As can be seen in the table, the impact properties of the conventionally used steels in the direction perpendicular to the forging direction are significantly lower, showing an impact value of 2 or less compared to that in the forging direction, resulting in mechanical properties. It can be seen that f1 has strong anisotropy. On the other hand, all of the steels of the present invention, in which the S and Te amounts were adjusted and added, showed little decrease in impact properties in the direction perpendicular to the forging direction (it was confirmed that the impact values were higher than A compared to the impact values in the forging direction). In other words, the steel of the present invention has less anisotropy in mechanical properties after forging or rolling.
It was confirmed that it has stable characteristics. The basis for this fact lies in the shape Ps and amount of sulfide inclusions in the steel.

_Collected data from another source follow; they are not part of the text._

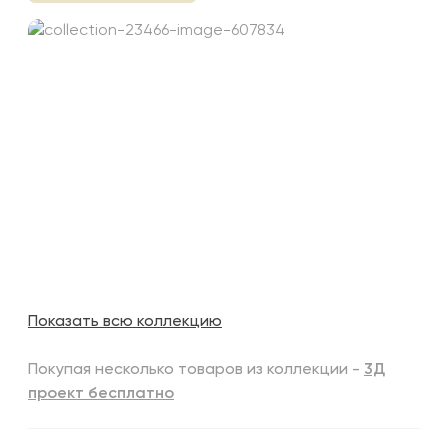
Показать всю коллекцию
Покупая несколько товаров из коллекции -
3Д
проект бесплатно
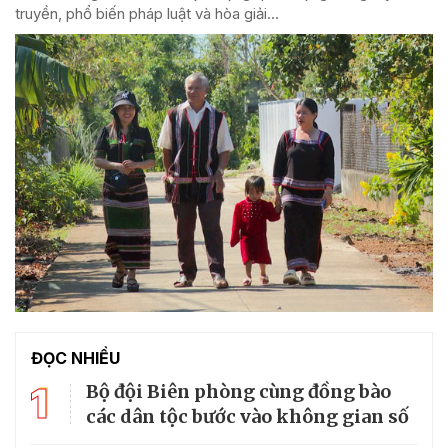
truyền, phổ biến pháp luật và hòa giải...
ĐỌC NHIỀU
1
Bộ đội Biên phòng cùng đồng bào
các dân tộc bước vào không gian số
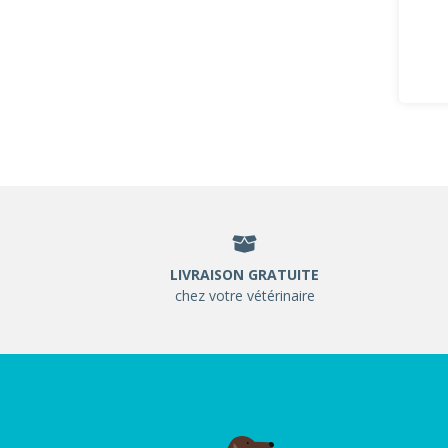
LIVRAISON GRATUITE
chez votre vétérinaire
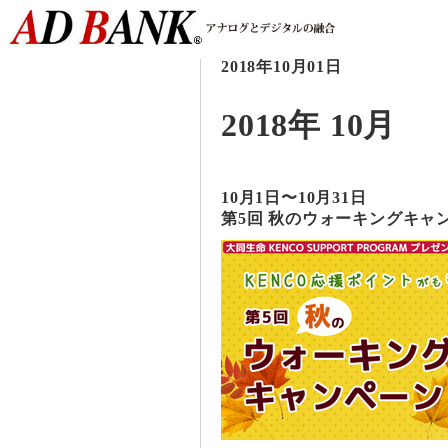
2018年10月01日
2018年 10月
10月1日〜10月31日
第5回 秋のウォーキングキャ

In other words, in conventional steel, relatively spherical sulfide inclusions with an axis ratio of 10 or less are distributed in only about 20% of the total, and the rest are elongated sulfide inclusions with an axis ratio of 10 or more. In contrast, in the steel of the present invention, relatively spherical sulfide-based inclusions with a major axis ratio of 10 or less occupy the majority.

Therefore, the impact properties of conventional steel are greatly influenced by the direction of sample collection because the sulfide inclusions are elongated, whereas most of the sulfide inclusions in the steel of the present invention are nearly spherical. , it is easy to understand that the mechanical property anisotropy of the steel of the present invention is small because it is hardly affected by the direction in which the sample is taken.

Next, using a rough mold for a mold manufactured from the sample materials in Table 1,
We die-sinked the front center manufacturing mold and put it into practical use.

Table 3 shows the die-sinking workability (ratio of time required for die-sinking based on comparative steel) and mold durability (mold life ratio based on comparative steel) of each sample material. Ta.

As can be seen in the same table, compared to conventional steels, the steels of the present invention, in which the amounts of S and Te are adjusted, require less die-sinking time and the durability of the manufactured molds is approximately 2 to 2. It shows .5 times.

As described above, the steel of the present invention is a mold steel for hot working in which the form of sulfide-based inclusions has been adjusted by adding appropriate amounts of S and Te, and it has good die-sinking workability and at the same time contains sulfide-based inclusions. There is little anisotropy in mechanical properties based on the form of inclusions (also, the mirror finish and graining properties of the mold are good, and excellent durability can be obtained when using various molds). It is an excellent mold steel.

Claims (1)

[Claims] (1) C: 0.40-0.65%, Si: 0.
10-1.50%, Mn: 0.10-1.50%, Ni
:1.0~3.0%, Cr:0.50~2.0%, Mo
:0.10~1.0%, V:0.01~0.50% and T
e/S: in the range of 0.04 to 0.5, S: 0.002 to 0
．． 40%, Te: 0.001 to 0.40%, and the remainder is substantially Fe, and at least 80
A die steel with excellent machinability, characterized in that the length ratio is 10 or less.